Shultz v. Wheaton Glass Co.

Court of Appeals for the Third Circuit
421 F.2d 259, 2 Empl. Prac. Dec. (CCH) 10,077, 9 Fair Empl. Prac. Cas. (BNA) 502 (1970)
ELI5:

Rule of Law:

For jobs to be considered 'equal work' under the Equal Pay Act, they must be 'substantially equal,' not identical. Once a plaintiff demonstrates a pay disparity between sexes for such work, the burden shifts to the employer to prove the differential is based on a specific 'factor other than sex,' a burden not met by asserting minor additional tasks or vague economic benefits like 'flexibility' without concrete proof of their value.


Facts:

  • Wheaton Glass Co. employed 'selector-packers' to visually inspect and package glass containers.
  • Prior to 1956, all selector-packers were male.
  • In 1956, due to a labor shortage, Wheaton Glass began hiring women for the role but, at the union's insistence, created a new classification of 'female selector-packer'.
  • The collective bargaining agreement prohibited female selector-packers from lifting cartons weighing more than 35 pounds.
  • Male selector-packers performed the same primary inspection and packing duties as the female employees.

**Excerpted records**
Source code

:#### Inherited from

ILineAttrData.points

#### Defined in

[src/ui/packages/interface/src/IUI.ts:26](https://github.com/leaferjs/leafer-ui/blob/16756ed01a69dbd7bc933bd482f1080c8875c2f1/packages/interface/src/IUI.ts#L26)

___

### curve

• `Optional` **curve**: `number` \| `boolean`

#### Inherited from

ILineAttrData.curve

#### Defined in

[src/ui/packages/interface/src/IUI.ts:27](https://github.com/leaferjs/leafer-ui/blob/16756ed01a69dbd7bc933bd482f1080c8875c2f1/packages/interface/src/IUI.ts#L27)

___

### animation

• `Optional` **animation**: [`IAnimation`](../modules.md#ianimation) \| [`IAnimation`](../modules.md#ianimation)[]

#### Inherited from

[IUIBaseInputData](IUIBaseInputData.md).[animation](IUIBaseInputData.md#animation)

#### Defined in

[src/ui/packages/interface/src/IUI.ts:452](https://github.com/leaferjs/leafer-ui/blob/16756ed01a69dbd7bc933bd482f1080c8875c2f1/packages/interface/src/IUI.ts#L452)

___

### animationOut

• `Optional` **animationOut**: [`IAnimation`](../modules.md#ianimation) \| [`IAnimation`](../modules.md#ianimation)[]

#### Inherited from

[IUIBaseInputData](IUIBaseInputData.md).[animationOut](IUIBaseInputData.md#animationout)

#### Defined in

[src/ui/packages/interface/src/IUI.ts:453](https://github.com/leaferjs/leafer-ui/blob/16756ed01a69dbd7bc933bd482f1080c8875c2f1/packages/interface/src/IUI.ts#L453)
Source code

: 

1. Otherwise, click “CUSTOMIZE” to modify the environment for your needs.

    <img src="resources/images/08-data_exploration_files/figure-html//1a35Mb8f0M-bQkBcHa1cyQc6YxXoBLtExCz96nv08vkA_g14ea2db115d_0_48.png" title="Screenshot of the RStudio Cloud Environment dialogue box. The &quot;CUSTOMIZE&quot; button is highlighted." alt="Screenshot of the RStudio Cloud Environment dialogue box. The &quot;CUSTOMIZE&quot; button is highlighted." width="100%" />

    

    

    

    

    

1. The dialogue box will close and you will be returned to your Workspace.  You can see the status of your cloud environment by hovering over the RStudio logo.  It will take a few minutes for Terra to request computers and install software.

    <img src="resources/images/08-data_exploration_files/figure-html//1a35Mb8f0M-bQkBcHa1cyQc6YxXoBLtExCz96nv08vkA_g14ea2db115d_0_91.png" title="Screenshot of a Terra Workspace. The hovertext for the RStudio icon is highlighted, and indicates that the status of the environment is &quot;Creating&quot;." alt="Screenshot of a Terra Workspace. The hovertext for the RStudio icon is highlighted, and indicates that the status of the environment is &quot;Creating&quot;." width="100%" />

**What you will do**
Answer these questions from the case summary:
1. In what year did Wheaton Glass start hiring women as selector-packers?
2. What was the heaviest carton that female selector-packers were allowed to lift?
3. How alike must two jobs be to count as "equal work" under the Equal Pay Act?
You won't need the items for this.

**Exercise result**
1. 1956
2. 35 pounds
3. Substantially equal, not identical